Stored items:
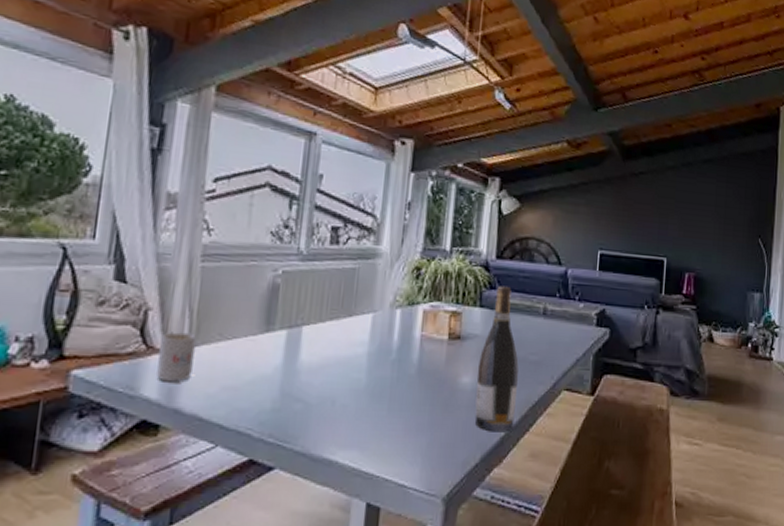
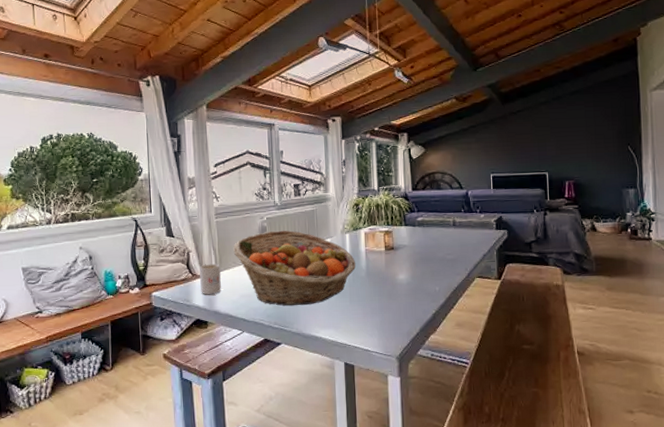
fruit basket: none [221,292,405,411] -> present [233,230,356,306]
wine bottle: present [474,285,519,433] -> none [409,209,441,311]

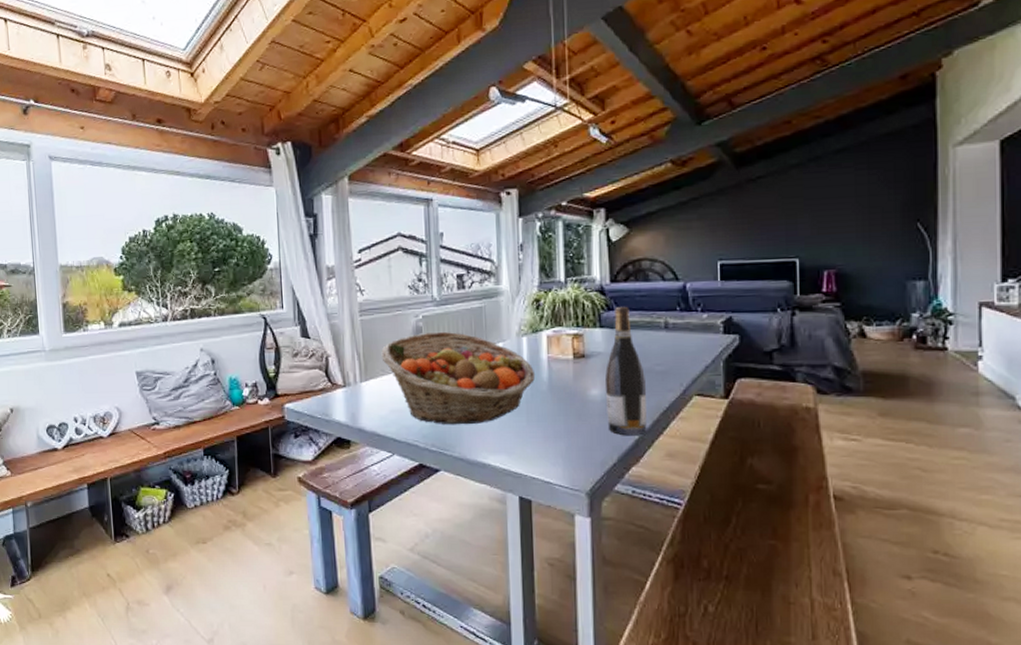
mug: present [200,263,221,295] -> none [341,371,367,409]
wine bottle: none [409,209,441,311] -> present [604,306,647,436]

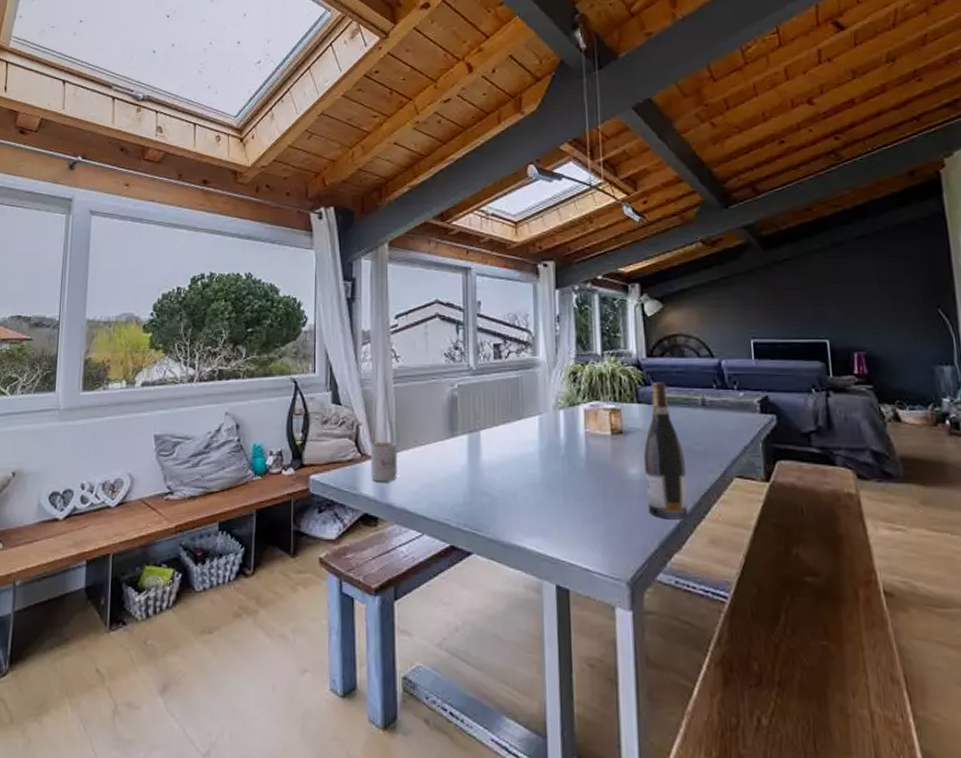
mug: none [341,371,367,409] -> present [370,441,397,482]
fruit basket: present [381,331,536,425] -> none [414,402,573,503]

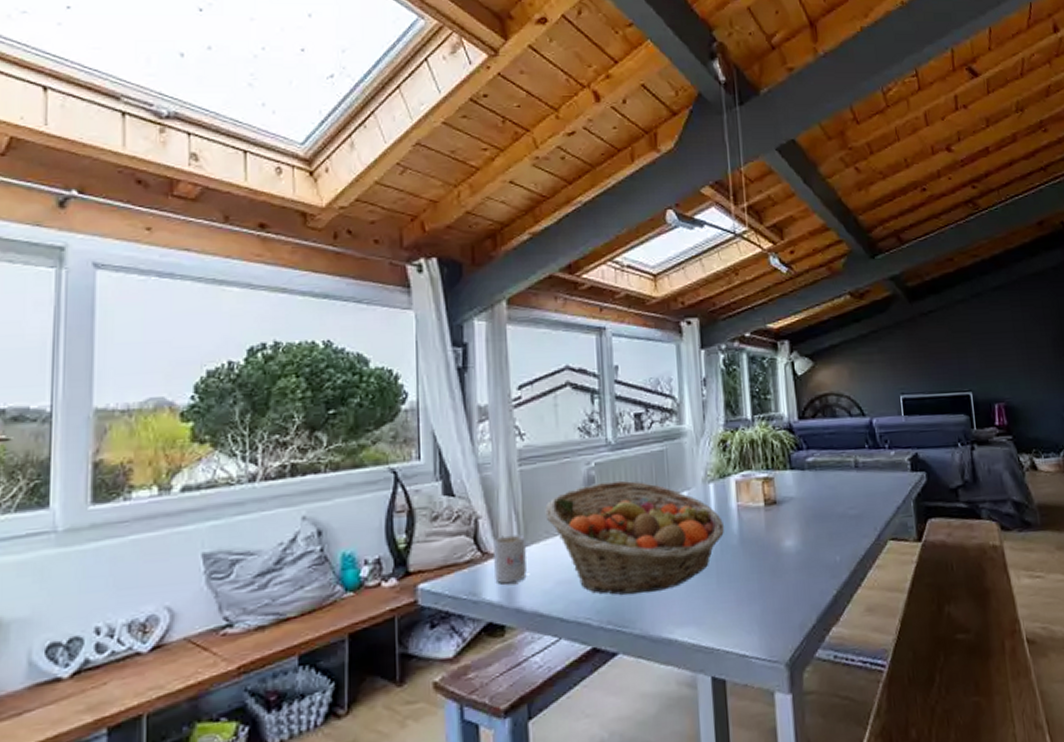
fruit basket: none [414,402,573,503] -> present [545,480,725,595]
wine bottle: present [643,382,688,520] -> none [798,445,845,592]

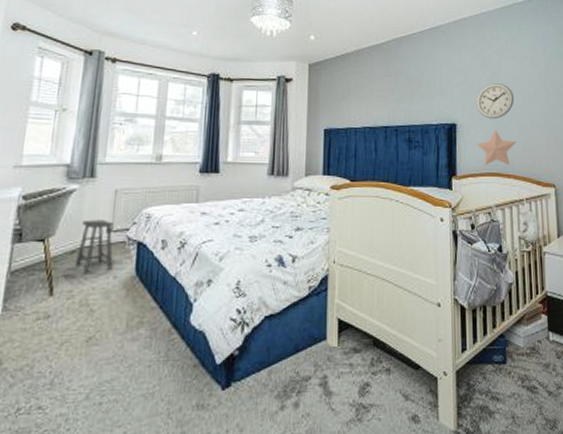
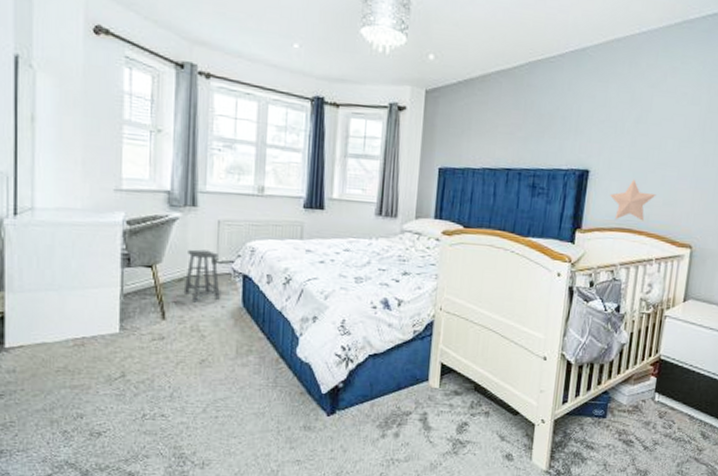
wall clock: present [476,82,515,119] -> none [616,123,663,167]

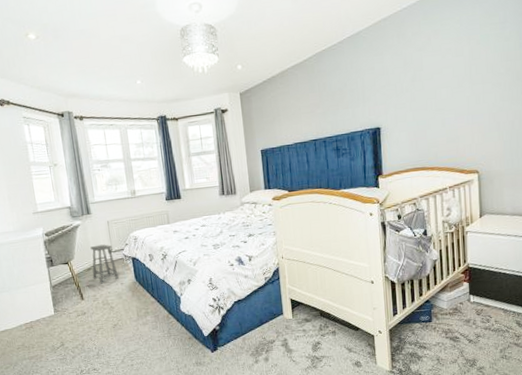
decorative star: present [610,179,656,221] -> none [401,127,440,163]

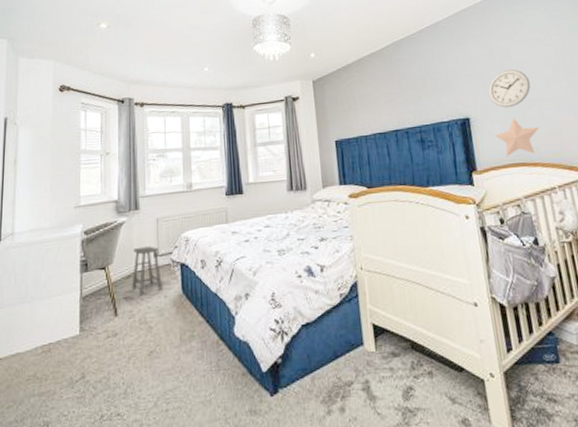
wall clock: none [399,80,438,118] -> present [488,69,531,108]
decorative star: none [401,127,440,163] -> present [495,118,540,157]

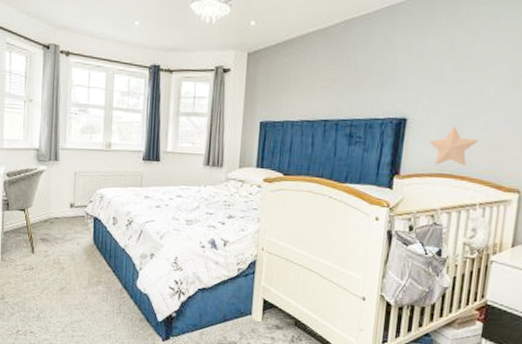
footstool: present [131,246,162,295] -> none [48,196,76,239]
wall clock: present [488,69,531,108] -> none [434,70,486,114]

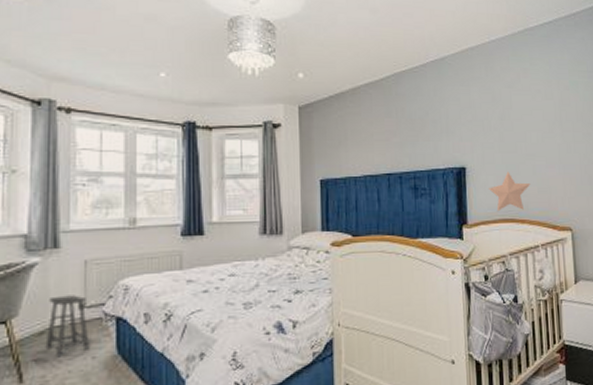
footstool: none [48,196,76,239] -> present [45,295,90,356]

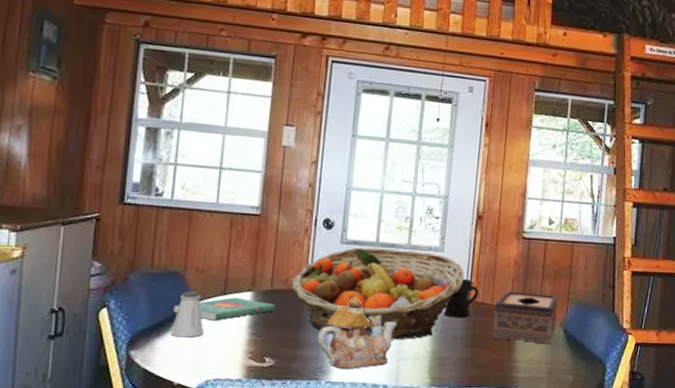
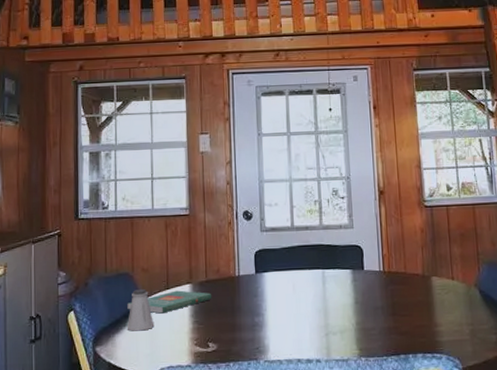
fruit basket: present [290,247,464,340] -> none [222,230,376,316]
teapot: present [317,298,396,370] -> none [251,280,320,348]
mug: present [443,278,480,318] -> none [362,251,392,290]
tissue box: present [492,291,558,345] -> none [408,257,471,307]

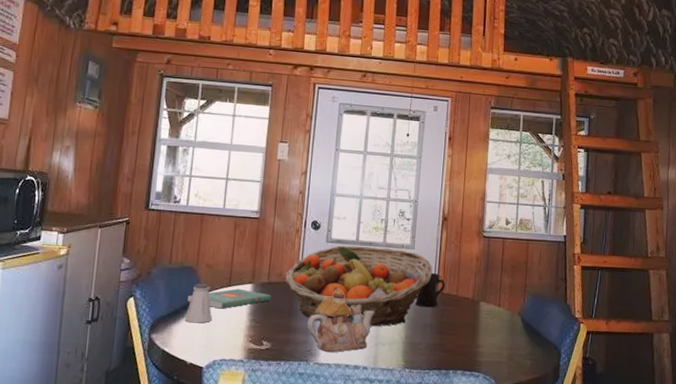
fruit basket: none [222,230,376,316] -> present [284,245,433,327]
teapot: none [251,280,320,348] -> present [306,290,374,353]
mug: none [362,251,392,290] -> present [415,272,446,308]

Your goal: A faithful copy of all the data above, without its pictures, is the expected result.

Output:
fruit basket: none [221,292,405,411] -> present [233,230,356,306]
wine bottle: present [474,285,519,433] -> none [409,209,441,311]

mug: present [200,263,221,295] -> none [341,371,367,409]
wine bottle: none [409,209,441,311] -> present [604,306,647,436]

mug: none [341,371,367,409] -> present [370,441,397,482]
fruit basket: present [381,331,536,425] -> none [414,402,573,503]

fruit basket: none [414,402,573,503] -> present [545,480,725,595]
wine bottle: present [643,382,688,520] -> none [798,445,845,592]

wall clock: present [476,82,515,119] -> none [616,123,663,167]

decorative star: present [610,179,656,221] -> none [401,127,440,163]

wall clock: none [399,80,438,118] -> present [488,69,531,108]
decorative star: none [401,127,440,163] -> present [495,118,540,157]

footstool: present [131,246,162,295] -> none [48,196,76,239]
wall clock: present [488,69,531,108] -> none [434,70,486,114]

footstool: none [48,196,76,239] -> present [45,295,90,356]

fruit basket: present [290,247,464,340] -> none [222,230,376,316]
teapot: present [317,298,396,370] -> none [251,280,320,348]
mug: present [443,278,480,318] -> none [362,251,392,290]
tissue box: present [492,291,558,345] -> none [408,257,471,307]

fruit basket: none [222,230,376,316] -> present [284,245,433,327]
teapot: none [251,280,320,348] -> present [306,290,374,353]
mug: none [362,251,392,290] -> present [415,272,446,308]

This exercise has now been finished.